- Born: July 6, 1894 Alleyton, Texas, United States
- Origin: Dallas-Fort Worth, Texas, United States
- Died: June 1, 1964 (aged 69)
- Genres: Western swing String band
- Occupations: Singer Songwriter Musician Bandleader
- Instruments: Vocals Fiddle Guitar Banjo
- Label: Vocalion Records Bluebird Records Okeh Records
- Website: www.shellyleealley.com

= Shelly Lee Alley =

American singer-songwriter

Shelly Lee Alley (July 6, 1894 – June 1, 1964) was an American singer, musician, songwriter and western swing bandleader. As a songwriter, Alley wrote "Travelin' Blues" for Jimmie Rodgers, a song which has been recorded by over 20 artists, including Merle Haggard and Ernest Tubb. He is a member of the Western Swing Hall of Fame. He is considered one of Texas' best bandleaders of the 1930s and 1940s and a pioneer of western swing music.

==Early life==

Shelly Lee Alley was born in 1894 in Alleyton, Texas. His parents were Eliza Hoover Alley and John Ross Alley. John Ross operated a cotton gin. He had a brother named Alvin. Alley began reading music when he was a child.

==Career==

During World War I, Alley was the bandleader for a military orchestra in San Antonio, Texas. In the 1920s, he moved the Dallas-Fort Worth area and led pop and jazz dance and radio orchestras. He regularly appeared on KRLD with his bands.

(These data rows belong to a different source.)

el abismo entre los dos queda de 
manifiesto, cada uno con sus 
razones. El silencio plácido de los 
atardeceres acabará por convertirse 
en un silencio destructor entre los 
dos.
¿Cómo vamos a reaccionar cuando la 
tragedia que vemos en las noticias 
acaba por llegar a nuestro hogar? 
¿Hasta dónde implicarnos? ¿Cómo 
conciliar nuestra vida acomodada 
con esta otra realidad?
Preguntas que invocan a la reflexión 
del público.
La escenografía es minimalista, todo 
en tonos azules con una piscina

While working in the Dallas-Fort Worth area, Alley met Jimmie Rodgers. Alley wrote "Gambling Barroom Blues" and "Traveling Blues" in 1931 for Rodgers. Alley recorded the latter song with Rodgers, playing fiddle alongside his brother, Alvin, on the recording. After the experience, Alley left swing music to focus on string band music. As of 1933, he had become the first leader of the Swift Jewel Cowboys. The band performed on XEPN. During this time, Alley gained interest in western swing music, a genre which merged his love for swing music and country. In 1936, he started the Alley Cats, who recorded songs for Vocalion Records, Bluebird Records and Okeh Records. Cliff Bruner, Leon Selph, Floyd Tillman and Ted Daffan were in the band.

The Alley Cats broke up during World War II. Alley performed with Patsy and the Buckaroos, a Beaumont, Texas based band. The band broke up in 1946. That same year, he retired from performing live, citing health problems as the reason. He continued to write music, writing "Broken Dreams" for Moon Mulligan and "Why Are You Blue?" for Biff Collie and Little Marge. In 1955, Alley released a single on Jet. He recorded also with Bennie Hess.

==Legacy==

In 1994, Alley was inducted into the Western Swing Hall of Fame.